INSTRUCCIONES DE TRABAJO:
Escribe tal cual el fragmento del texto sobre la subida de precios que va desde "A una semana" hasta "precios en un día.", ambos incluidos.

::: TEXTO

A una semana de la llegaba del gobierno neoliberal de Javier Milei y sin el control del Estado, las empresas monopólicas aumentan sus precios a mansalva. Desde el gobierno hablan de una hiperinflación y que los precios estaban frenados, argumento que usan los operadores del establishment en la televisión, pero si uno mira los balances de las empresas alimenticias han ganado a más no poder.

La remarcación no para y con la brutal devaluación y el aumento de las naftas siguen y siguen. Ya es una constante ver a los empleados de los supermercados remarcando los precios una y otra vez. Los comercios reconocen que en algunos casos hay recibido más de 10 listas diferentes de precios en un día.

Los aumentos superan en general más del 50 por ciento, tanto en envasados cómo en carnes, verduras, frutas o productos de higiene. Todo este descalabro hace que la inflación suba y se espera en diciembre un aumento cercado al 30%, promedio que se mantendrá durante los meses de verano. Entre las empresas que más aumentaron está Arcor, Coca Cola, Unilever, Molinos y Ledesma entre las principales.  La empresa Unilever, que posee marcas que van desde jabones a mayonesas, informó a sus proveedores que el próximo 19 de diciembre subirán sus precios un 25%, cuando ya habían aumentado sus productos un 60% post segunda vuelta.

::::::
::: ENTRADAS EXTRAÍDAS

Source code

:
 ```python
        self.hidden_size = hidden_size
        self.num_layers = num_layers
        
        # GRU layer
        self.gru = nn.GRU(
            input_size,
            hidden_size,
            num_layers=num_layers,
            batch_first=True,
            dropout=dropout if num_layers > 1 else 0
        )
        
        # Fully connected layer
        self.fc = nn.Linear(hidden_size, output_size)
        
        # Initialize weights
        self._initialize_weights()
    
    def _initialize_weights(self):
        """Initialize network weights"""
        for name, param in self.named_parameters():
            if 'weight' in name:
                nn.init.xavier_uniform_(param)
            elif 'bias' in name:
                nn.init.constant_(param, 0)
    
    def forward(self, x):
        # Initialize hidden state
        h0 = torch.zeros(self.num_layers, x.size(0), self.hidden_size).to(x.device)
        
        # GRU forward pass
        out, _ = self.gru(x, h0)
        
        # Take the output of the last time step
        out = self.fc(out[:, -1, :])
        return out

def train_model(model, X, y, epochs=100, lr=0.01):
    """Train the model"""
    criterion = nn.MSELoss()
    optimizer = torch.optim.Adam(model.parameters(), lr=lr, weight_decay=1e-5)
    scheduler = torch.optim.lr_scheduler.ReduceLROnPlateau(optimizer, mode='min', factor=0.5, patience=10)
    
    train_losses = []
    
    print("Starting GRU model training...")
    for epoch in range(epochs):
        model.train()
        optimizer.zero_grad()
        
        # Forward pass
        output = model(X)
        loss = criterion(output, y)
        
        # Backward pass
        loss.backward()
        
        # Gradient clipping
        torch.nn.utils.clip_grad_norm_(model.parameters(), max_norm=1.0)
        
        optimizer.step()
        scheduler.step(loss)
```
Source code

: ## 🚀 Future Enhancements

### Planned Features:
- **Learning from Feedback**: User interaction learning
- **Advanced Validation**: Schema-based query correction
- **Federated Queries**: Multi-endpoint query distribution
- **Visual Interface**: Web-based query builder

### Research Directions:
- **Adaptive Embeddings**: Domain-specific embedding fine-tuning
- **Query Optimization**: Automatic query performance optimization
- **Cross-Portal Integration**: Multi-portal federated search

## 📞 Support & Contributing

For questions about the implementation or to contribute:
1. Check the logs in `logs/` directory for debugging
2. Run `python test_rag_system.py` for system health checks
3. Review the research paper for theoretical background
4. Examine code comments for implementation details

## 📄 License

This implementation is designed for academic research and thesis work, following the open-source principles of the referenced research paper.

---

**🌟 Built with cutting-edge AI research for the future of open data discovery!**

::::::

RESULTADO ESPERADO:
A una semana de la llegaba del gobierno neoliberal de Javier Milei y sin el control del Estado, las empresas monopólicas aumentan sus precios a mansalva. Desde el gobierno hablan de una hiperinflación y que los precios estaban frenados, argumento que usan los operadores del establishment en la televisión, pero si uno mira los balances de las empresas alimenticias han ganado a más no poder.

La remarcación no para y con la brutal devaluación y el aumento de las naftas siguen y siguen. Ya es una constante ver a los empleados de los supermercados remarcando los precios una y otra vez. Los comercios reconocen que en algunos casos hay recibido más de 10 listas diferentes de precios en un día.